Co-leader of the Northern Ireland Women's Coalition
- In office 1996–2006 Serving with Monica McWilliams

Northern Ireland Forum Member
- In office 30 May 1996 – 25 June 1998
- Preceded by: New Creation
- Succeeded by: Role Dissolved
- Constituency: Top-up list

Personal details
- Born: 1958 (age 67–68) Belfast, Northern Ireland
- Party: Northern Ireland Women's Coalition (1996 – 2006)

= Pearl Sagar =

Pearl Sagar OBE (born 1958, Belfast, Northern Ireland) is a former Northern Irish politician.

==Background==
Brought up a Protestant, Sagar became a social worker in East Belfast, and married a soldier in the British Army.

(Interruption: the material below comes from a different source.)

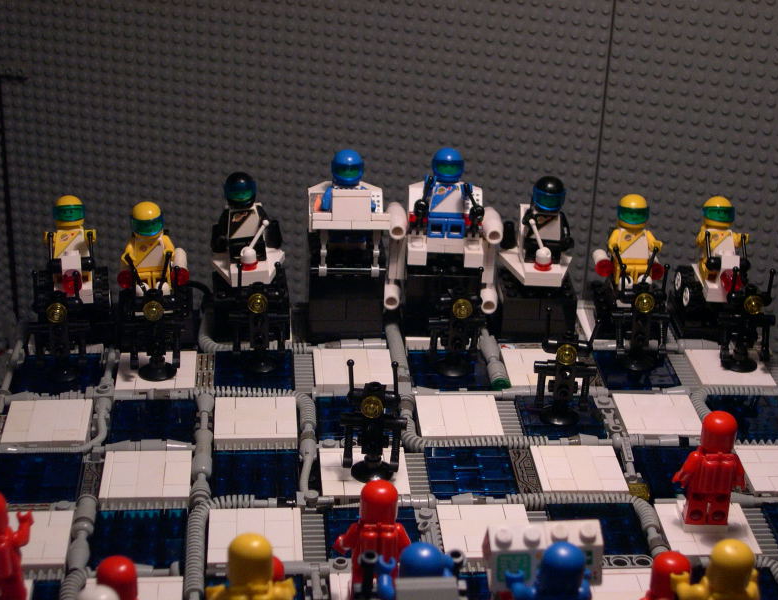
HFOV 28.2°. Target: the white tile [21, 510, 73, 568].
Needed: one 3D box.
[{"bbox_3d":[-0.127,0.084,0.535,0.032,0.004,0.032,0,27,-5],"label":"white tile"}]

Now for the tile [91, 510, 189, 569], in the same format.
[{"bbox_3d":[-0.086,0.083,0.531,0.032,0.004,0.032,0,26,-5],"label":"tile"}]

In 1996, she joined with Monica McWilliams in petitioning established political parties to include women among their candidates for the Northern Ireland Forum. After receiving little response, they founded the Northern Ireland Women's Coalition, to stand in the election themselves. Sagar was second on the party's list in East Belfast, but failed to be elected. However, as the party took ninth place overall in the election, it was entitled to two top-up seats, which Sagar received as the second on the Northern Ireland-wide list.

Sagar stood unsuccessfully for Belfast City Council in 1997, and she was again unsuccessful in East Belfast in the 1998 Northern Ireland Assembly election.
 Following her defeat, she became a consultant to the Vital Voices project.

She was made an OBE in the New Year's Honours list in January 1989.

She received an honorary doctorate from Queen's University Belfast in 2021 for her work on peace and reconciliation.